Saved data entries:
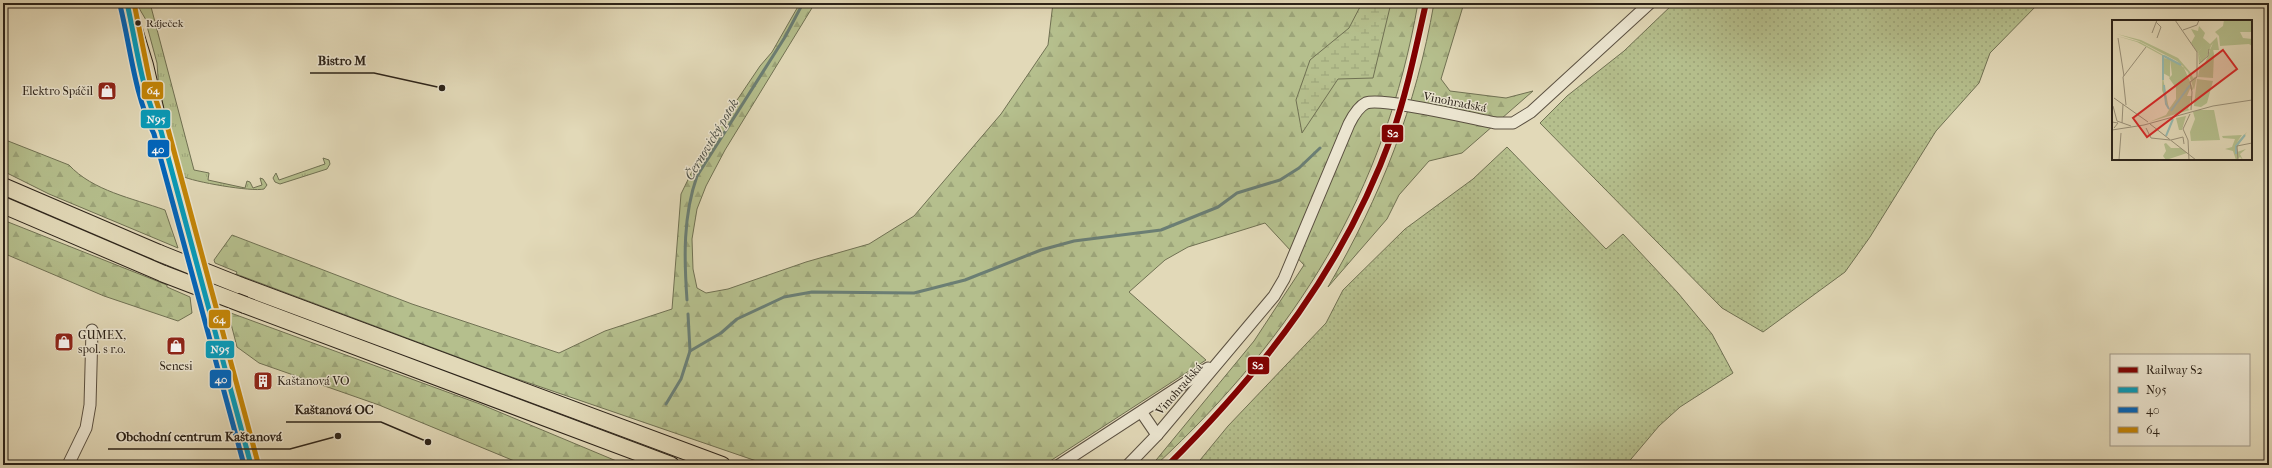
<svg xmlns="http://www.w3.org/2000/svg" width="2272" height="468" viewBox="0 0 2272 468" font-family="'IM FELL French Canon',serif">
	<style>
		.grass { fill: url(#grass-tufts); stroke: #707153 }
		.forest { fill: url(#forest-firs); stroke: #707153 }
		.wetland { fill: url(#wetland-marsh); stroke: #707153 }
		.park { fill: url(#park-dots); stroke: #707153 }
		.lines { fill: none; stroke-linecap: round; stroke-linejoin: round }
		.stream { stroke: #6b7e74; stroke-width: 3 }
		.minor-casing { stroke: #5a5041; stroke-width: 13 }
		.major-casing { stroke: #2c2319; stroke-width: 16 }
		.highway-casing { stroke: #2c2319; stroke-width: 18 }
		.minor { stroke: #ece6d1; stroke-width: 11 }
		.major { stroke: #e2d9b8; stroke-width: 14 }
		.highway { stroke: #e2d9b8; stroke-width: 16 }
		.highway-bridge-casing { stroke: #2c2319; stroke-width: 18; stroke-linecap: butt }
		.highway-bridge { stroke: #e2d9b8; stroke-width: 16 }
		.bus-1-casing { stroke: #ece6d1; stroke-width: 8 }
		.bus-2-casing { stroke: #ece6d1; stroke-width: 8 }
		.bus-3-casing { stroke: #ece6d1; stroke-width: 8 }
		.bus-1 { stroke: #049cbc; stroke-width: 5 }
		.bus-2 { stroke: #0065bd; stroke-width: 5 }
		.bus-3 { stroke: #c48506; stroke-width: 5 }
		.rail-1-casing { stroke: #ece6d1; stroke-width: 9 }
		.rail-1 { stroke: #800000; stroke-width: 6 }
		.bus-dot { fill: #2c2319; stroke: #ece6d1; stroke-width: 1.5 }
		.labels { text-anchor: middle; stroke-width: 3; stroke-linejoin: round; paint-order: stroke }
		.bus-label { font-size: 11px; fill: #2c2319; stroke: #ece6d1; text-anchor: start }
		.poi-label { font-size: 12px; fill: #2c2319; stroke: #ece6d1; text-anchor: start }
		.street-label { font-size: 12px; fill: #2c2319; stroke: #ece6d1 }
		.water-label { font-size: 13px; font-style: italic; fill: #4c5047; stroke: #ece6d1 }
		.inset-river { fill: none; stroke: #95bab1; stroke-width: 2 }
		.inset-road { fill: none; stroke: #999078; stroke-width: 1 }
		.view { fill: #d62828; fill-opacity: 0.15; stroke: #d62828; stroke-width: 2 }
		.inset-edge { fill: none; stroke: #2c2319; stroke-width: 2 }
		.leader { fill: none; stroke: #2c2319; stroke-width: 1.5 }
		.callout-dot { fill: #2c2319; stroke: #ece6d1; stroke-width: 1.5 }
		.callout-label { font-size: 13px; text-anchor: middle; font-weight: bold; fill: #2c2319; stroke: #ece6d1; stroke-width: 3; stroke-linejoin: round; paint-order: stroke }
		.line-badge { stroke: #ece6d1; stroke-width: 1.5 }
		.badge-label { font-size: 11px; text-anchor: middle; font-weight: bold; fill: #fff }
	</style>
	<defs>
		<pattern id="grass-tufts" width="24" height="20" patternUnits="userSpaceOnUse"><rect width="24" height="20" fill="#b5bf8d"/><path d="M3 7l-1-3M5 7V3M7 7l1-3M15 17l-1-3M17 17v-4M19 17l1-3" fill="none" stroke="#9ca479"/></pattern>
		<pattern id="forest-firs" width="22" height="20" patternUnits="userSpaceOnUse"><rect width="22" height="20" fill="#b5bf8d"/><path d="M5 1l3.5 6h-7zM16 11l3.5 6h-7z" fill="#9ca479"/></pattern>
		<pattern id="wetland-marsh" width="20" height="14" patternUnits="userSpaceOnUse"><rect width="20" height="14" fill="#b5bf8d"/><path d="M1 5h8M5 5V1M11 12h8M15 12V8" fill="none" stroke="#9ca479"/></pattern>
		<pattern id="park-dots" width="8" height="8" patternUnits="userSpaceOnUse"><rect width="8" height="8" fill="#b5bf8d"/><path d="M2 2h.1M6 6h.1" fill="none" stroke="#9ca479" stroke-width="1.8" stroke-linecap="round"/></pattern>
	</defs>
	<rect width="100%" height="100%" fill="#e2d9b8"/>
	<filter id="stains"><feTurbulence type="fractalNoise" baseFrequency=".005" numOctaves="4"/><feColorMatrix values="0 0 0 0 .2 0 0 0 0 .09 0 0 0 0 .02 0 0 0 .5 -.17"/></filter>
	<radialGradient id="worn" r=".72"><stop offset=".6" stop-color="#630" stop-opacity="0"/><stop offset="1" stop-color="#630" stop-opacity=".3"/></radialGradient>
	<g class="grass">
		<path d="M136,3H150L194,170L209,173L208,180L245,188L247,181L250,182L253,188L262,185L260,178L263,179L267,185L264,189C252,192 193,182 182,176L159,91L157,63L147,26L149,25Z"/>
		<polygon points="323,158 329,160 330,164 327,169 280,184 275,182 273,178 276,173 279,180 325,164"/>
	</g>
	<g class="forest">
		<path d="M800,3H815L725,150L706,186L697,209L692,239L693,269L697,288L706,293L728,289L806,262L869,244L914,216L1001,114L1048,45L1053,3H1418C1385,193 1296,335 1156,465H1152L1254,341L1304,265L1265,223L1188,247L1165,260L1129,292L1206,360L1044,465H768L503,374L236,274L237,272L215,263L214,260L232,235L412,304L559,353L605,331L672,309L681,194L700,155L760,66L772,52Z"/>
		<path d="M1434,3H1464L1441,79L1450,91L1506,98L1533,91L1462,153L1429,161L1399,195L1387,219L1328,287C1381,196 1416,107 1434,3Z"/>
		<path d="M3,139L69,165C93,191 132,198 165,210L178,248L49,194L3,171Z"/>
		<polygon points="3,220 167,285 167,287 190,297 192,313 178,321 104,296 3,253"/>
		<polygon points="228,312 480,404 626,465 524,465 379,405 259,363 237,347"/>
	</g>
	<polygon class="wetland" points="1362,3 1391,3 1373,78 1338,79 1302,133 1296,100 1310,60 1349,28"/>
	<g class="park">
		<polygon points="1674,3 2039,3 1990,53 1979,83 1936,131 1870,237 1845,272 1763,332 1722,308 1540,123 1567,96 1624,51"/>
		<polygon points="1507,147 1606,249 1623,234 1678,293 1712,334 1733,373 1680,407 1659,426 1626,465 1196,465 1228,426 1326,323 1343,290 1405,229 1473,179"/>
	</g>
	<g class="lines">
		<g class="stream">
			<path d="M687,300C684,258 683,216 697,176L785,37L803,3"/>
			<polyline points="690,351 721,333 737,319 784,297 812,292 914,293 965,280 1041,250 1074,241 1161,230 1218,207 1237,193 1280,180 1299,168 1320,148"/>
			<polyline points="666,404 681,379 690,351 688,314"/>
		</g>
		<g class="minor-casing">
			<g id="minor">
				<polyline points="1142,413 1157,435"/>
				<polyline points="68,465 86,428 90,405 92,330"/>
				<polyline points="1059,465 1208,368"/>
				<path d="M1128,465L1157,435L1274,296L1284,279L1349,124C1353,116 1358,107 1366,103C1383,97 1473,119 1496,123H1513L1531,112L1650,3"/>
			</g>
		</g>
		<g class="major-casing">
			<g id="major">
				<polyline points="127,3 146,65 165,146 195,255"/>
				<polyline points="208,304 251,465"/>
			</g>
		</g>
		<g class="highway-casing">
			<g id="highway">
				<polyline points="3,186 159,253"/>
				<polyline points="3,205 164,274"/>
				<polyline points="239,285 722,465"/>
				<polyline points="245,305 671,465"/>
			</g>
		</g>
		<use href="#minor" class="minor"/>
		<use href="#major" class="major"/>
		<use href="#highway" class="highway"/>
		<g class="highway-bridge-casing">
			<g id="highway-bridge">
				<polyline points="159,253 239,285"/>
				<polyline points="164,274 245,305"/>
			</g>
		</g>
		<use href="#highway-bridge" class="highway-bridge"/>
		<g class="bus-1-casing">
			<path id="bus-1" d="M127,3C137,47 141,90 161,131L251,465"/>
		</g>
		<g class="bus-2-casing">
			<path id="bus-2" d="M120,5C131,49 134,93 154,134L244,465"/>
		</g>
		<g class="bus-3-casing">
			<polyline id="bus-3" points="134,3 150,82 160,112 168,129 258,463"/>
		</g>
		<use href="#bus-1" class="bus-1"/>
		<use href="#bus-2" class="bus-2"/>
		<use href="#bus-3" class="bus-3"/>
		<g class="rail-1-casing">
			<path id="rail-1" d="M1168,465C1266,367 1344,267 1392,135C1407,92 1416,47 1426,3"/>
		</g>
		<use href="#rail-1" class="rail-1"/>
	</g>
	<defs>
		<g id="shop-square" transform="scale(1)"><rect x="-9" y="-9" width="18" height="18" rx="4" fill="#8f2418" stroke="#ece6d1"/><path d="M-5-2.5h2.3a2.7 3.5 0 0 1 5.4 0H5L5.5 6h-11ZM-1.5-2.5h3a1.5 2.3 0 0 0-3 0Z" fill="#fff"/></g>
		<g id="building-square" transform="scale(1)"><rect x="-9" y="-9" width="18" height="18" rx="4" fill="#8f2418" stroke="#ece6d1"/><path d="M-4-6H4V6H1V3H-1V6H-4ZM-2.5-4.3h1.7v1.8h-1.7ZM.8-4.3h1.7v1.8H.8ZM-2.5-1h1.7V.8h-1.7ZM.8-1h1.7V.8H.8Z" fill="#fff"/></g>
	</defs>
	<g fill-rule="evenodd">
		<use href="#shop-square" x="107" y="91"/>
		<use href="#shop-square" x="64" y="342"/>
		<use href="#shop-square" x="176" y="346"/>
		<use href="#building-square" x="263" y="381"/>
	</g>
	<circle class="bus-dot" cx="138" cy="23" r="3.5"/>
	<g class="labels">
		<g class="bus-label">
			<text x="146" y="27">Ráječek</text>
		</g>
		<g class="poi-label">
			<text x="93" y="95" text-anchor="end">Elektro Spáčil</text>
			<text x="78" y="339">GUMEX,<tspan x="78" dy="14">spol. s r.o.</tspan></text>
			<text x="176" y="370" text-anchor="middle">Senesi</text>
			<text x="277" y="385">Kaštanová VO</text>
		</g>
		<g class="street-label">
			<text transform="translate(1455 102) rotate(11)" y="4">Vinohradská</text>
			<text transform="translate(1179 389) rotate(-49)" y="4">Vinohradská</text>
		</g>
		<g class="water-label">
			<text transform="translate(711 139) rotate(-59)" y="5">Černovický potok</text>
		</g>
	</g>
	<g transform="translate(2112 20)">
		<rect width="140" height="140" fill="#e2d9b8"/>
		<path d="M112,0H139L140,12H128L131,18L140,19V26L137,24L108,26L107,16L103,12L111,6ZM51,38L58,39V57L51,53Z" fill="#b5bf8d"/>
		<path d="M87,6L93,13L91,18L98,24L105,17L107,30H98L101,23L99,26L94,24L86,32L90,42L87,43L86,33L79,23L83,16L79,9L86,11ZM5,14L29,20L66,38L79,53L81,58L85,56L82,70L76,52L65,41L27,21ZM5,16L28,22L71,46L81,68V83V70L78,69L75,76H80L76,89L78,90L37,102L54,95L57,90L50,70L51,36L25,22ZM52,37L58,39L60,55L57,58L64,68V79L57,89L51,58ZM135,112L124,129L125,132L134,129L128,134L131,140L128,137L124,140L121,131L113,129L120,127L123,119L111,118L110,116L130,115L125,122Z" fill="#b5bf8d" fill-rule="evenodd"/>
		<path d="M94,23L99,26L95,36L90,42L86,32ZM99,28L101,29L102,34L101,58L86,57L88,47L93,43ZM85,59L101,61L95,83L89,87L82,86ZM85,90H102L108,120L79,121L78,112L83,99L81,92ZM74,96L70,110H67L64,98ZM54,123L59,128H69L75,133L54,140L51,136L54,131L52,124Z" fill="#b5bf8d"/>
		<path class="inset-river" d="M52,36L69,45M51,60V35M52,65L54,84L57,89M59,91L78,65M54,116L61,99M124,134V126L133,115"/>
		<path class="inset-road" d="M63,0L85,32V57L78,62L80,72L79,90M44,2L49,7L45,18M71,10L85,5L87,0M40,13L45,0M6,18L12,56M87,44L96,36L97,29M2,78L36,102M14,85L11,57L34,27M1,86L5,101L19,106M0,102L6,103L2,108M10,103L11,84M38,104L84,140M34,108L39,118L58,120M0,110L32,105L101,86L140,80M59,120L71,117L72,124M7,140L9,113M77,140L76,120L71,109L78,94M126,140L125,126L140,123"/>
		<path class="view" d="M111,30L125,49L35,117L21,98Z"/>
		<rect width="140" height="140" class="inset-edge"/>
	</g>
	<path class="leader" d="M442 88L374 73H310M428 442L381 422H286M338 436L290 449H108"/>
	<g class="callout-dot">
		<circle cx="442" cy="88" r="4"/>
		<circle cx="428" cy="442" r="4"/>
		<circle cx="338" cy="436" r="4"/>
	</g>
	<g class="callout-label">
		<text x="342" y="65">Bistro M</text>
		<text x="334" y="414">Kaštanová OC</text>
		<text x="199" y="441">Obchodní centrum Kaštanová</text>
	</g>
	<g class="line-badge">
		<rect x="141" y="81" width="23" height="19" rx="4" fill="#c48506"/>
		<rect x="140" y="109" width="31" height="20" rx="4" fill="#049cbc"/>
		<rect x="1381" y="124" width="23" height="19" rx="4" fill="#800000"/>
		<rect x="147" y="139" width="23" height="19" rx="4" fill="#0065bd"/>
		<rect x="208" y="309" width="23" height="20" rx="4" fill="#c48506"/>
		<rect x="205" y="340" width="30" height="19" rx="4" fill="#049cbc"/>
		<rect x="1247" y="356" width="23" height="19" rx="4" fill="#800000"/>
		<rect x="209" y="369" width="23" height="20" rx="4" fill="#0065bd"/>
	</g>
	<g class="badge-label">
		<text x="153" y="94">64</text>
		<text x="156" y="123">N95</text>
		<text x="1393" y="137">S2</text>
		<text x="158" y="153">40</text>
		<text x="219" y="323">64</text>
		<text x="220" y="353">N95</text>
		<text x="1258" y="369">S2</text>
		<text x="221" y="383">40</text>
	</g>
	<rect width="2272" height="468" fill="none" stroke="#e2d9b8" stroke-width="16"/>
	<rect x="4" y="4" width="2264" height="460" fill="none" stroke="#2c2319" stroke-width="2"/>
	<rect x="8" y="8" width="2256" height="452" fill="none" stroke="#2c2319"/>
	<rect x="2110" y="354" width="140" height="92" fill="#ece6d1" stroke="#9f9887"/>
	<rect x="2118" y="367" width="20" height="6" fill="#800000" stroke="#9f9887"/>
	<text x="2146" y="374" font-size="12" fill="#2c2319">Railway S2</text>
	<rect x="2118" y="387" width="20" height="6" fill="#049cbc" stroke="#9f9887"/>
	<text x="2146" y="394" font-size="12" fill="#2c2319">N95</text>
	<rect x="2118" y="407" width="20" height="6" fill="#0065bd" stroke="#9f9887"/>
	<text x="2146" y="414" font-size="12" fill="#2c2319">40</text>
	<rect x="2118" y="427" width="20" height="6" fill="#c48506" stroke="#9f9887"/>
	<text x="2146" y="434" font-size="12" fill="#2c2319">64</text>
	<rect width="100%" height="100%" filter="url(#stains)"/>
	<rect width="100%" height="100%" fill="url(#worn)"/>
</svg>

◆ Exercise goal ◆
Go through the data above and return each line containing the string "lines".

◆ Problem solution ◆
		.lines { fill: none; stroke-linecap: round; stroke-linejoin: round }
	<g class="lines">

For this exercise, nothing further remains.